Server Monitoring Best Practices: Keeping Your WordPress App and Redis Clusters Alive on OVH

Core WordPress & Redis Metrics for OVH Infrastructure

Maintaining high availability for WordPress applications, especially those leveraging Redis for caching and session management, requires a granular understanding of key performance indicators. On OVH infrastructure, this translates to monitoring not just the typical web server and database metrics, but also the specific health and performance of your Redis clusters. We’ll focus on actionable metrics that directly impact user experience and system stability.

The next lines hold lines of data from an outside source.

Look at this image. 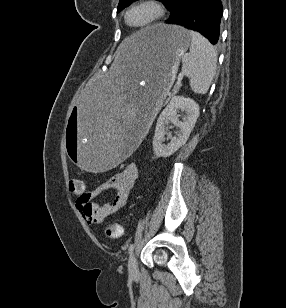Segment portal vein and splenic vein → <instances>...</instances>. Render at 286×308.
<instances>
[{
    "label": "portal vein and splenic vein",
    "instance_id": "18ae733b",
    "mask_svg": "<svg viewBox=\"0 0 286 308\" xmlns=\"http://www.w3.org/2000/svg\"><path fill=\"white\" fill-rule=\"evenodd\" d=\"M182 79H183V74L182 73H180L179 75H178V77H177V81H176V84L179 86V85H181V81H182Z\"/></svg>",
    "mask_w": 286,
    "mask_h": 308
}]
</instances>
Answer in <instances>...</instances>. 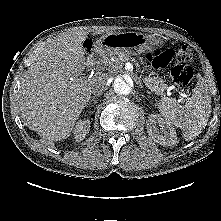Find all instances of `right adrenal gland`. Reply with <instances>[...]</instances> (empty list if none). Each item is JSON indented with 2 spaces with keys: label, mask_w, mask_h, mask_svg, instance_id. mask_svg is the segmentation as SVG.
<instances>
[{
  "label": "right adrenal gland",
  "mask_w": 221,
  "mask_h": 221,
  "mask_svg": "<svg viewBox=\"0 0 221 221\" xmlns=\"http://www.w3.org/2000/svg\"><path fill=\"white\" fill-rule=\"evenodd\" d=\"M88 102L89 103L94 102L95 104L97 103V101L94 98H92V99L89 98Z\"/></svg>",
  "instance_id": "obj_1"
}]
</instances>
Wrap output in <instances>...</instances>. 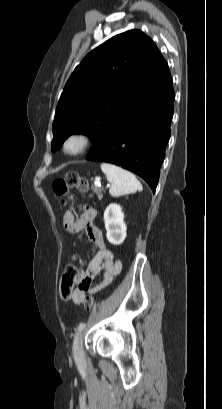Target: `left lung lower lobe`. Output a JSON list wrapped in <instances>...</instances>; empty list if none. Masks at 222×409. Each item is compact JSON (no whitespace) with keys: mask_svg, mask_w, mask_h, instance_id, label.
<instances>
[{"mask_svg":"<svg viewBox=\"0 0 222 409\" xmlns=\"http://www.w3.org/2000/svg\"><path fill=\"white\" fill-rule=\"evenodd\" d=\"M174 97L169 75L121 109L95 141L87 160L132 171L155 192L170 138Z\"/></svg>","mask_w":222,"mask_h":409,"instance_id":"0a47b994","label":"left lung lower lobe"}]
</instances>
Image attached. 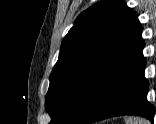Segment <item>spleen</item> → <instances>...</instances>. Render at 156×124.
Masks as SVG:
<instances>
[{
  "mask_svg": "<svg viewBox=\"0 0 156 124\" xmlns=\"http://www.w3.org/2000/svg\"><path fill=\"white\" fill-rule=\"evenodd\" d=\"M126 124H149V121L139 117L126 118Z\"/></svg>",
  "mask_w": 156,
  "mask_h": 124,
  "instance_id": "obj_1",
  "label": "spleen"
}]
</instances>
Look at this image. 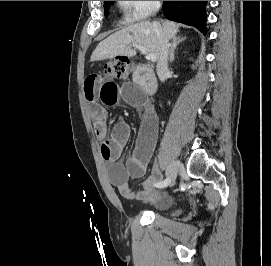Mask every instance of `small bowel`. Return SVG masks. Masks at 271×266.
I'll use <instances>...</instances> for the list:
<instances>
[{
  "instance_id": "small-bowel-1",
  "label": "small bowel",
  "mask_w": 271,
  "mask_h": 266,
  "mask_svg": "<svg viewBox=\"0 0 271 266\" xmlns=\"http://www.w3.org/2000/svg\"><path fill=\"white\" fill-rule=\"evenodd\" d=\"M84 94L90 103L89 113L96 137L102 141V156L110 163L111 184L128 200H139L150 204L170 203L171 199L167 194H159L153 187L161 178L158 168H155L150 177L144 181L143 190L133 191L129 186V179L140 178L146 173L158 134L156 114L139 89L130 82L118 84L103 74H90L84 82ZM121 100L144 111L134 150L125 162L120 161L119 158L130 138L131 128L125 120L119 119L109 133L105 110L106 106H116Z\"/></svg>"
}]
</instances>
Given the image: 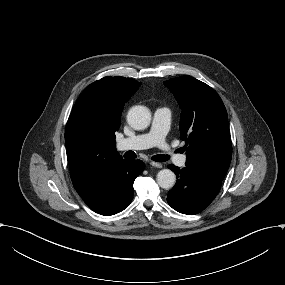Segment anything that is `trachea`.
Listing matches in <instances>:
<instances>
[{"label": "trachea", "instance_id": "1", "mask_svg": "<svg viewBox=\"0 0 285 285\" xmlns=\"http://www.w3.org/2000/svg\"><path fill=\"white\" fill-rule=\"evenodd\" d=\"M151 159L153 161H156V162H165V161L169 160V156L168 155L159 154V155L152 156Z\"/></svg>", "mask_w": 285, "mask_h": 285}]
</instances>
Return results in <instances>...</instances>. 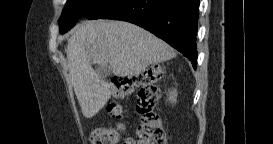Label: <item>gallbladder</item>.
I'll return each mask as SVG.
<instances>
[{
	"label": "gallbladder",
	"instance_id": "gallbladder-1",
	"mask_svg": "<svg viewBox=\"0 0 273 144\" xmlns=\"http://www.w3.org/2000/svg\"><path fill=\"white\" fill-rule=\"evenodd\" d=\"M111 67L109 65H97L98 73H101L100 76H104L103 78L106 80L108 77L111 76Z\"/></svg>",
	"mask_w": 273,
	"mask_h": 144
}]
</instances>
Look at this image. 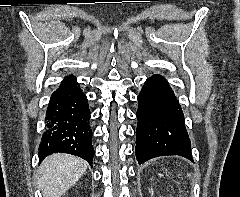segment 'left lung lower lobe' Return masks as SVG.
I'll return each mask as SVG.
<instances>
[{
    "label": "left lung lower lobe",
    "mask_w": 240,
    "mask_h": 197,
    "mask_svg": "<svg viewBox=\"0 0 240 197\" xmlns=\"http://www.w3.org/2000/svg\"><path fill=\"white\" fill-rule=\"evenodd\" d=\"M138 102V163L164 155H180L193 161L184 115L168 82L160 75L148 78Z\"/></svg>",
    "instance_id": "left-lung-lower-lobe-1"
}]
</instances>
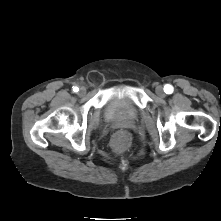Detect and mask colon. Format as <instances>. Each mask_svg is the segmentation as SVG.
<instances>
[{"mask_svg": "<svg viewBox=\"0 0 221 221\" xmlns=\"http://www.w3.org/2000/svg\"><path fill=\"white\" fill-rule=\"evenodd\" d=\"M130 143V135L125 130L117 131L112 137V147L116 152L124 151Z\"/></svg>", "mask_w": 221, "mask_h": 221, "instance_id": "1", "label": "colon"}]
</instances>
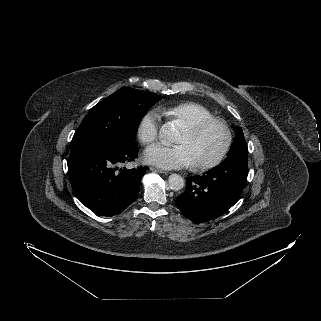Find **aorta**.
I'll return each instance as SVG.
<instances>
[{
    "instance_id": "obj_1",
    "label": "aorta",
    "mask_w": 321,
    "mask_h": 321,
    "mask_svg": "<svg viewBox=\"0 0 321 321\" xmlns=\"http://www.w3.org/2000/svg\"><path fill=\"white\" fill-rule=\"evenodd\" d=\"M160 135L169 141H174L178 131L171 122H168L161 127ZM168 185L174 191L181 190L184 187V179L178 174H171L168 178Z\"/></svg>"
}]
</instances>
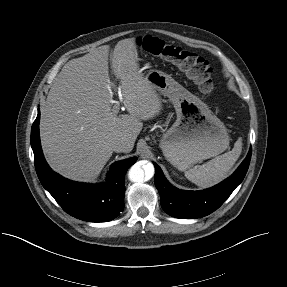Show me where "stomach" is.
I'll return each instance as SVG.
<instances>
[{"label":"stomach","instance_id":"obj_1","mask_svg":"<svg viewBox=\"0 0 287 287\" xmlns=\"http://www.w3.org/2000/svg\"><path fill=\"white\" fill-rule=\"evenodd\" d=\"M145 79L155 91L169 98L176 111V121L162 135L159 144L174 167L184 171L228 148L229 136L224 123L203 101L162 71L150 70Z\"/></svg>","mask_w":287,"mask_h":287}]
</instances>
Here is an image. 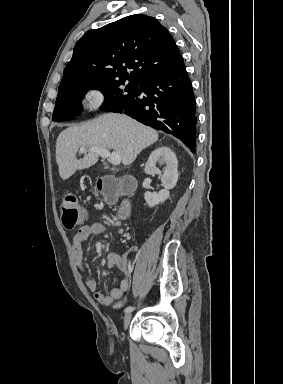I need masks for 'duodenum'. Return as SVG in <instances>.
Segmentation results:
<instances>
[{
  "instance_id": "duodenum-1",
  "label": "duodenum",
  "mask_w": 283,
  "mask_h": 384,
  "mask_svg": "<svg viewBox=\"0 0 283 384\" xmlns=\"http://www.w3.org/2000/svg\"><path fill=\"white\" fill-rule=\"evenodd\" d=\"M109 181V179L106 180V183ZM128 213H129V206H128V203L125 202L123 203L122 205H120L118 208H117V215L119 218L121 219H126L127 216H128Z\"/></svg>"
}]
</instances>
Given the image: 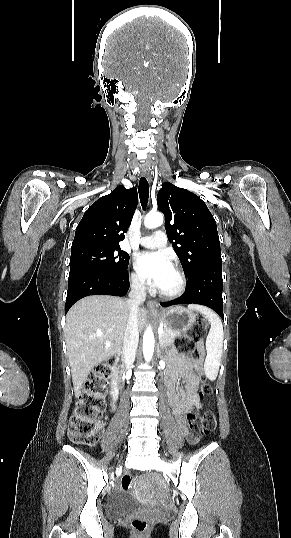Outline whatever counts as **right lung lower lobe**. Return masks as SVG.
<instances>
[{
  "instance_id": "right-lung-lower-lobe-1",
  "label": "right lung lower lobe",
  "mask_w": 291,
  "mask_h": 538,
  "mask_svg": "<svg viewBox=\"0 0 291 538\" xmlns=\"http://www.w3.org/2000/svg\"><path fill=\"white\" fill-rule=\"evenodd\" d=\"M130 287L128 271L110 273L82 270L69 274L66 313L79 299L89 295L125 296Z\"/></svg>"
}]
</instances>
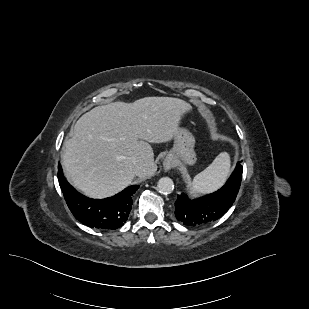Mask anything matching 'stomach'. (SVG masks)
Returning a JSON list of instances; mask_svg holds the SVG:
<instances>
[{"mask_svg": "<svg viewBox=\"0 0 309 309\" xmlns=\"http://www.w3.org/2000/svg\"><path fill=\"white\" fill-rule=\"evenodd\" d=\"M195 138L187 129L179 127L174 135L173 148L168 152L166 160L185 169L187 165L195 164L197 158L194 151Z\"/></svg>", "mask_w": 309, "mask_h": 309, "instance_id": "obj_1", "label": "stomach"}]
</instances>
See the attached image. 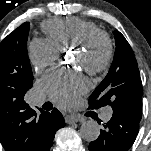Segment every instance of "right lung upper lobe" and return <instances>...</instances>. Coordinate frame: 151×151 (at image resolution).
I'll list each match as a JSON object with an SVG mask.
<instances>
[{
	"label": "right lung upper lobe",
	"mask_w": 151,
	"mask_h": 151,
	"mask_svg": "<svg viewBox=\"0 0 151 151\" xmlns=\"http://www.w3.org/2000/svg\"><path fill=\"white\" fill-rule=\"evenodd\" d=\"M36 113L24 97L0 96V142L6 151H40L44 140V111Z\"/></svg>",
	"instance_id": "right-lung-upper-lobe-1"
}]
</instances>
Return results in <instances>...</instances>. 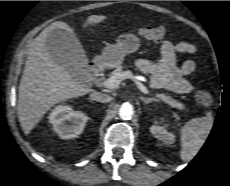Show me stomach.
<instances>
[{
    "mask_svg": "<svg viewBox=\"0 0 230 186\" xmlns=\"http://www.w3.org/2000/svg\"><path fill=\"white\" fill-rule=\"evenodd\" d=\"M140 47V39L134 34H123L116 39V44L105 47L97 60L105 67L120 66L124 57L136 52Z\"/></svg>",
    "mask_w": 230,
    "mask_h": 186,
    "instance_id": "stomach-1",
    "label": "stomach"
}]
</instances>
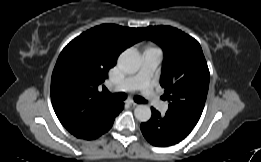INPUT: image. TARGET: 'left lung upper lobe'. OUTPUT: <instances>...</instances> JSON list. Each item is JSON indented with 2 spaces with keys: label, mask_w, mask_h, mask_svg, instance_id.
Listing matches in <instances>:
<instances>
[{
  "label": "left lung upper lobe",
  "mask_w": 261,
  "mask_h": 162,
  "mask_svg": "<svg viewBox=\"0 0 261 162\" xmlns=\"http://www.w3.org/2000/svg\"><path fill=\"white\" fill-rule=\"evenodd\" d=\"M140 31L164 51L160 84L165 89L163 98L170 102L166 113L196 125L204 109L210 79L200 44L170 26H149Z\"/></svg>",
  "instance_id": "left-lung-upper-lobe-1"
}]
</instances>
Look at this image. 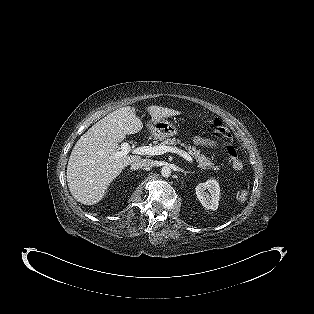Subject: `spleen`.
Segmentation results:
<instances>
[{
	"label": "spleen",
	"mask_w": 314,
	"mask_h": 314,
	"mask_svg": "<svg viewBox=\"0 0 314 314\" xmlns=\"http://www.w3.org/2000/svg\"><path fill=\"white\" fill-rule=\"evenodd\" d=\"M248 196V191L247 190H242L238 195H237V199L240 203H243Z\"/></svg>",
	"instance_id": "spleen-1"
}]
</instances>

WordPress Application-Level Monitoring

Beyond basic HTTP status codes and response times, deep application-level monitoring for WordPress is crucial. This involves understanding PHP-FPM performance, WordPress query execution, and potential bottlenecks within the application itself.

PHP-FPM Process Management

PHP-FPM’s process manager is a common point of contention. Monitoring the number of active, idle, and rejected processes provides insight into whether your FPM pool is adequately sized for the current load. We’ll use `pm.status_path` for this.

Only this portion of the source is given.